Message by Maryam Rajavi for the 30th anniversary of the massacre of 30,000 red roses of freedom
Categories // Messages : freedom and democracy in Iran
The thirtieth anniversary of the massacre of 30,000 political prisoners in Iran, the red roses of freedom, is a day of taking pride for every freedom-loving Iranian and every Iranian protester who has opted to topple the mullahs’ religious dictatorship.
The PMOI members and other freedom-loving combatants who were massacred in 1988, stood tall when hanged from the gallows so that the Iranian nation could be proud in one of the darkest eras of her history.
Khomeini wished to remove every single trace of them, so that nothing would remain of their graves and even of their names. But they were neither forgotten nor silenced. To the contrary, they rose up again from fameless towns and cities, from Izeh, Doroud, Ghahdarijan, Touyserkan, Baneh, Kazerun and Chabahar, to fuel the flames of the uprising in December/January and spread the protests all across the country.

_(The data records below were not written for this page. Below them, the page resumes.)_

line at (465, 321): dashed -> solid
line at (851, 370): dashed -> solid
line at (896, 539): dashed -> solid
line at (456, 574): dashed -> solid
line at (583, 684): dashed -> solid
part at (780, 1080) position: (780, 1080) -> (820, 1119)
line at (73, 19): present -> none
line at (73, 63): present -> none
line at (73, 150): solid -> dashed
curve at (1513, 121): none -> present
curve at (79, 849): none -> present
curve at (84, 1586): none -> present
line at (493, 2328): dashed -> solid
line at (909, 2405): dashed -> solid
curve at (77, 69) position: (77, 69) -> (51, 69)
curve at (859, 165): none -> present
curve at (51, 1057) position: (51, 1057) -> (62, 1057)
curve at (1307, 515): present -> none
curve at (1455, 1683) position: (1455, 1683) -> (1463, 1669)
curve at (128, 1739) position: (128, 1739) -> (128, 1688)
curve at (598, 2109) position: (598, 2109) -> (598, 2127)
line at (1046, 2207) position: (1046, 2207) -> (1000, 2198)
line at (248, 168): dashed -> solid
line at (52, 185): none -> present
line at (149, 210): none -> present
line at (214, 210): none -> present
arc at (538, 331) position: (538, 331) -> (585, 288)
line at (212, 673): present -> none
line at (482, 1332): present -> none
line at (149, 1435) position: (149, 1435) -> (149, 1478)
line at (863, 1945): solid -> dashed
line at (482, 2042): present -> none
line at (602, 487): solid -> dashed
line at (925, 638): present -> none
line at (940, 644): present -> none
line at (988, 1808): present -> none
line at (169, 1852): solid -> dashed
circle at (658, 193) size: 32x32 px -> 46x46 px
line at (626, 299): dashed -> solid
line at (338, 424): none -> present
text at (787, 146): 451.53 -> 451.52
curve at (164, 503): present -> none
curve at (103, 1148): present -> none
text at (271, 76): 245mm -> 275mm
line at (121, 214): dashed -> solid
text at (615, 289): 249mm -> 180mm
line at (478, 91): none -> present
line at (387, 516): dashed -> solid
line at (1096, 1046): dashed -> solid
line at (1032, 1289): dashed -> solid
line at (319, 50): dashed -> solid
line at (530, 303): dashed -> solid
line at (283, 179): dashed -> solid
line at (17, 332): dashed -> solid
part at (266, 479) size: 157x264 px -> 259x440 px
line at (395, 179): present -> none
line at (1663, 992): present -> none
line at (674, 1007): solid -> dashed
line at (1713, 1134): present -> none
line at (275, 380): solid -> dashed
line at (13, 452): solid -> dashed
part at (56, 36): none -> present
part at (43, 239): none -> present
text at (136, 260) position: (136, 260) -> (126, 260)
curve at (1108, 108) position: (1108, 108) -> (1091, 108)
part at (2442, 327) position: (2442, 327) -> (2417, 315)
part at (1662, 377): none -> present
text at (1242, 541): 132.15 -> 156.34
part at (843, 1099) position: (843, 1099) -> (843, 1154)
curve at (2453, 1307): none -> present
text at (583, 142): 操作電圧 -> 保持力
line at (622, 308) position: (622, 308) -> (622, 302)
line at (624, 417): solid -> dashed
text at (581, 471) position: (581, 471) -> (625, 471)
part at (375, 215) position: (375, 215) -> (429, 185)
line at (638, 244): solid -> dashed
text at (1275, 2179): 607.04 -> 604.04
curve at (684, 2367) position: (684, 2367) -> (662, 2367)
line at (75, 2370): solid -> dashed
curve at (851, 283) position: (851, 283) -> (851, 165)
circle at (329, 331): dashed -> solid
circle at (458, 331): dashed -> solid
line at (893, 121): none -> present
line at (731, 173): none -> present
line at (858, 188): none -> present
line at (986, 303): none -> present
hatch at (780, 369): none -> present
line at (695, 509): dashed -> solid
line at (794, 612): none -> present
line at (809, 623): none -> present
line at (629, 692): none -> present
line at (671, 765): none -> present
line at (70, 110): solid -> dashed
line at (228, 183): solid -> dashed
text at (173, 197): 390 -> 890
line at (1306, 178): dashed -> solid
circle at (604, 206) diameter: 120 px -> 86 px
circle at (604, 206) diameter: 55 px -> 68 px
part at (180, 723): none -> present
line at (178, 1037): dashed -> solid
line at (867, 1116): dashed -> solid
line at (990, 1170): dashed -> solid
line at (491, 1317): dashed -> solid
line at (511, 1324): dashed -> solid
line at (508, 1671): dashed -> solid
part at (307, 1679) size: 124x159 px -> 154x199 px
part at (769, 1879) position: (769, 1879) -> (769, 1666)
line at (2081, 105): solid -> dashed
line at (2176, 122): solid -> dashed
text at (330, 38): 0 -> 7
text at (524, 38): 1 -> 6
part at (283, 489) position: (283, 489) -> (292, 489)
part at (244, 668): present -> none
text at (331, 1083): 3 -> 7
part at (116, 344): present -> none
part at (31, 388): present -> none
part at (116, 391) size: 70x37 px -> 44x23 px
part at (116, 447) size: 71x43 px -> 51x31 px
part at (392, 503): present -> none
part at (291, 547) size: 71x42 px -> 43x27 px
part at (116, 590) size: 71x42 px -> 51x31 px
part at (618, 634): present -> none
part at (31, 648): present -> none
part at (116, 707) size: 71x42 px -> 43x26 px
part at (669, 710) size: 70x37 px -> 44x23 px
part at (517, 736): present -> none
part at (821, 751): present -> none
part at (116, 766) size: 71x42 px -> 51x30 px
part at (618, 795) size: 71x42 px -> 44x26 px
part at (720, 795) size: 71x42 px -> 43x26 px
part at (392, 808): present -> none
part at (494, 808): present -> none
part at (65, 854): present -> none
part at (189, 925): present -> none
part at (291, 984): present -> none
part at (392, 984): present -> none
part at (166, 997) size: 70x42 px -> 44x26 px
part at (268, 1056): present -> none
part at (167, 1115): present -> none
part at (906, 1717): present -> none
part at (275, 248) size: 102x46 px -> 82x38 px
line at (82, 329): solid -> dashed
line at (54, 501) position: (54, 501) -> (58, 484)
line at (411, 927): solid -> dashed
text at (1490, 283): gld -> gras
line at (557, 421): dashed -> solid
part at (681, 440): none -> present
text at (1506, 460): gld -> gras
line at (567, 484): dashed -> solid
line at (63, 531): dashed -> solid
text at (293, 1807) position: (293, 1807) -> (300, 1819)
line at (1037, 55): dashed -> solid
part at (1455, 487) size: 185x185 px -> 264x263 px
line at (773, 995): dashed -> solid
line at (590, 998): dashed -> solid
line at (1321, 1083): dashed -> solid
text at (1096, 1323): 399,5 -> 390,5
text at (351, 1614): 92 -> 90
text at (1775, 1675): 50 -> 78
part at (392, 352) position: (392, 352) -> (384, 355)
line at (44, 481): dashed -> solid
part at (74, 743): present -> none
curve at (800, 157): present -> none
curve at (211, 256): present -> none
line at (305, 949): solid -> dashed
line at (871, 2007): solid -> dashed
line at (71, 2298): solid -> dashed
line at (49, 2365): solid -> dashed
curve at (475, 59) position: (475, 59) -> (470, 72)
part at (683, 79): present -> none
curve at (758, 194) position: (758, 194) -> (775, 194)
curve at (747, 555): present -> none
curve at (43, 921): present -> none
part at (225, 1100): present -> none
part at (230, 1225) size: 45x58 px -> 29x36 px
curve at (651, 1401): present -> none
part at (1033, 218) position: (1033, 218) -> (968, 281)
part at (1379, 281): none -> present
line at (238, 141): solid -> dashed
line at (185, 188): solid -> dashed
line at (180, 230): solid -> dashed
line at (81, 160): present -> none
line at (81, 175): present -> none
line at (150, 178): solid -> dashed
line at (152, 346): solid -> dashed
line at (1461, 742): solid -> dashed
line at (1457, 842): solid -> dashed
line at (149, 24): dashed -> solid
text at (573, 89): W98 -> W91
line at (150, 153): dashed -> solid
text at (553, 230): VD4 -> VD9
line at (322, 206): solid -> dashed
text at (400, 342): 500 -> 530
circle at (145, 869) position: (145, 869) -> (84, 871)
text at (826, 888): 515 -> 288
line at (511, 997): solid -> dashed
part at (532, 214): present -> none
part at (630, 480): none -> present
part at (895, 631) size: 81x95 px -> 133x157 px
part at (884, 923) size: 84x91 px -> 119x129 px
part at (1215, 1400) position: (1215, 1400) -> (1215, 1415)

This is their nocturnal song whispering in our ears:
I am the bird of fire
I am burning in the flames of my blazing love
When I completely burn
and the flames of my restless spirit subside,
I will rise again
from below the ashes
and start life anew
Yes, they remained steadfast in defending the PMOI’s positions for the Iranian nation’s freedom. They solidified the crimson demarcation lines of freedom and honor against submission and servitude. They are the restless conscience of Iranian society who sow the seeds of protest and revolt.
The nationwide uprising persisting today is the continuation of their blood-drenched perseverance. The resistance units and pioneers of the Call-for-Justice movement continue the path of those heroes.
Calling for justice for the victims of the 1988 massacre is one of the most important political demands of the Iranian people from the mullahs’ regime. Today, this call has challenged the regime in its entirety. The regime’s leaders neither dare to defend Khomeini’s fatwa for the massacre of the Mojahedin, nor can they distance themselves from this great crime because all of them were, directly or indirectly, involved in this crime.
Thirty years ago, the ramifications of the massacre of political prisoners caused the biggest rift in the highest levels of the Khomeini regime and led to the ouster of his heir-apparent, and today, despite passage of three decades, they still challenge the ruling mullahs.
The mullahs continue to struggle to remove the traces of their crimes. Razing the graves of the massacred children of Khuzestan in Ahvaz, which Amnesty International described as an example of torture of their families, is part of the regime’s criminal efforts to confront the Call-for-Justice movement.
Under the pressure brought about by this campaign over the past year, at least 20 senior officials of the regime including Ali Khamenei, have clearly defended the crime. Such brazen confessions are new documents on this crime against humanity committed by the mullahs ruling Iran. The same admissions have been noted in the report of the UN Secretary General as well as in the report of the UN Special Rapporteur for human rights in Iran, the late Asma Jahangir.
The majority of those involved in this carnage, from both factions, are holding top positions in the regime. Over the past 30 years, except for a 4-year period, the Ministry of Justice has been directed by members of the Death Committees.
Thanks to the endeavors of the Iranian Resistance, the US House of Representatives adopted a bill this year which for the first time, registered the massacre of political prisoners and stressed the need to hold the regime accountable. Earlier, in the UK House of Commons, they adopted a resolution on the 1988 massacre.
As Massoud Rajavi said, prosecution and punishment of the perpetrators and masterminds of the 1988 massacre is the right of the people of Iran, the right of humanity, and the right of the PMOI.
One of the most treacherous features of the policy of appeasement over the past three decades has been turning a blind eye on the massacre of political prisoners which was a crime against humanity and the worst political crime after the Second World War. To rectify the damages caused by this disastrous policy, the UN Security Council must refer the case of the 1988 massacre to the International Criminal Court and prepare for the prosecution of the Iranian regime leaders and those responsible for the massacre.
Once again, I urge my fellow compatriots and all freedom loving people to actively participate in the Call-for-Justice movement for victims of the 1988 massacre. This is the movement of the oppressed. This is the voice of the oppressed. Everyone who has experienced imprisonment and detention, anyone who has been flogged, any woman who has been assaulted and humiliated, and every grieving soul, is a member of this movement. Demanding justice for victims of the 1988 massacre is today part of the movement for the overthrow of the clerical regime.
Without doubt, the Iranian people will achieve victory in the struggle to topple the mullahs and the regime’s leaders will face justice for their crimes against humanity. That day will certainly come.
Hail to the heroes of the 1988 massacre who said “No” to the regime. By doing so, they branded the entirety of this corrupt and inhuman regime with the seal of certain overthrow.